- Directions for this task
Return all the lines below exactly. Any picture among them is omitted.

- Study material
════

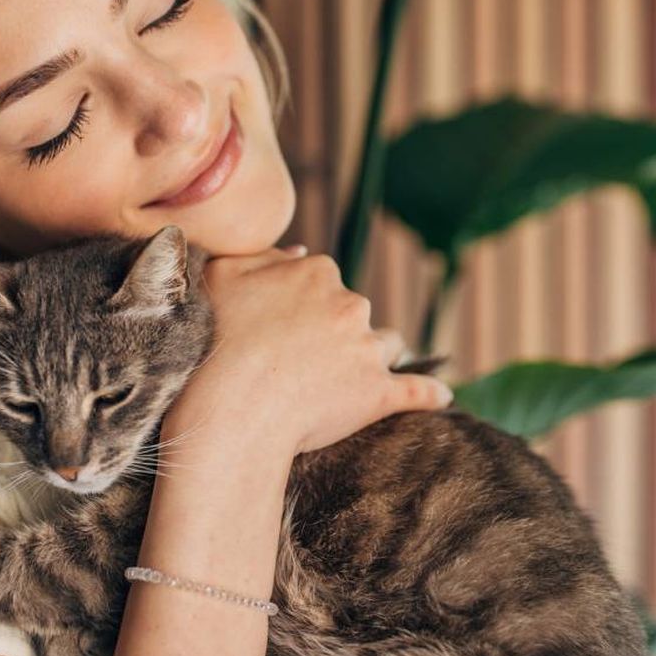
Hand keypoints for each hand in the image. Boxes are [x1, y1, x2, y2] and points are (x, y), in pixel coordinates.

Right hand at [162, 244, 451, 462]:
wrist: (234, 405)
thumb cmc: (217, 340)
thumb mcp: (220, 277)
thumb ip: (258, 256)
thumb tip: (297, 251)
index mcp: (315, 272)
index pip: (322, 280)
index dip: (304, 304)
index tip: (285, 327)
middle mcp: (349, 304)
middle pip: (354, 312)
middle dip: (338, 330)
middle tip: (305, 360)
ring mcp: (367, 349)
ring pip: (388, 345)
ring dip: (377, 356)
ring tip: (355, 380)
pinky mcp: (380, 392)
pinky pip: (420, 390)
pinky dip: (430, 393)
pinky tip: (439, 397)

════

- Exercise output
Hand keypoints for each hand in the image. Boxes are [x1, y1, x2, y2] and points are (x, y), in pixel coordinates.

Right hand at [162, 244, 451, 462]:
wrist: (234, 405)
thumb cmc: (217, 340)
thumb mcp: (220, 277)
thumb ip: (258, 256)
thumb tip: (297, 251)
index mcp: (315, 272)
index pip: (322, 280)
index dip: (304, 304)
index tip: (285, 327)
middle mcp: (349, 304)
middle pip: (354, 312)
middle dip: (338, 330)
middle tip: (305, 360)
ring mcp: (367, 349)
ring pip: (388, 345)
ring dip: (377, 356)
ring tip: (355, 380)
pinky mcp: (380, 392)
pinky pip: (420, 390)
pinky dip: (430, 393)
pinky tip: (439, 397)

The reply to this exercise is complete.